Management sometimes invokes what it calls the "rule of reason". This is the concept incorporated in the December 20, 1988 Memorandum which describes that it might not be reasonable to require 20 minutes of travel each way for a carrier to provide a non-ODLer auxiliary assistance. Again each circumstance should be carefully considered, and no across the board limit should be the rule, as the operative question, is "What Is Reasonable?" Remember it is much easier to argue it was reasonable to provide auxiliary help to a non-ODL carrier if management is informed in the morning help is needed, rather than a call at 3:00 p.m. asking for help. (See C#10637, C#12669, C#11251, C#07886)
When stewards deal with grievances alleging violation of the LCP, they should always cite any previous grievance settlements or decisions from their station and installation. The union should always show when management has previously been put on notice concerning the requirements of the LCP, and ordered or agreed to cease and desist violations.
This is a must if the union intends to show a monetary remedy is appropriate. The effects of the remedy should be to correct the harm to the employee who was improperly forced to work overtime and to prevent future violations, and to compensate at the appropriate rate the employee who should properly have been assigned the work to perform.

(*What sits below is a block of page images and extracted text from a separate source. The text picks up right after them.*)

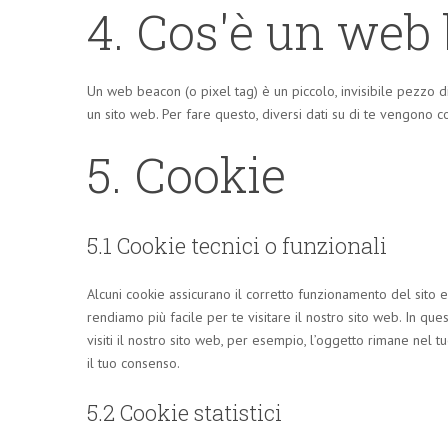
4. Cos'è un web
Un web beacon (o pixel tag) è un piccolo, invisibile pezzo di
un sito web. Per fare questo, diversi dati su di te vengono 
5. Cookie
5.1 Cookie tecnici o funzionali
Alcuni cookie assicurano il corretto funzionamento del sito 
rendiamo più facile per te visitare il nostro sito web. In q
visiti il nostro sito web, per esempio, l’oggetto rimane nel 
il tuo consenso.
5.2 Cookie statistici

The Letter Carrier Paragraph is agreed to language. It constantly amazes me that so many grievances are filed on the issue. Often management claims they don't "understand" how to apply it. If the Postal Service won't instruct their managers and supervisors how to apply the rules that govern their workroom floor, then we will through the grievance procedure.
It is not that confusing!
The principle of the Letter Carrier Paragraph is to relieve the non-ODL carrier of the need to work overtime by assigning the work to those who volunteer to work overtime (the ODL) or others (casuals, PTFs etc.).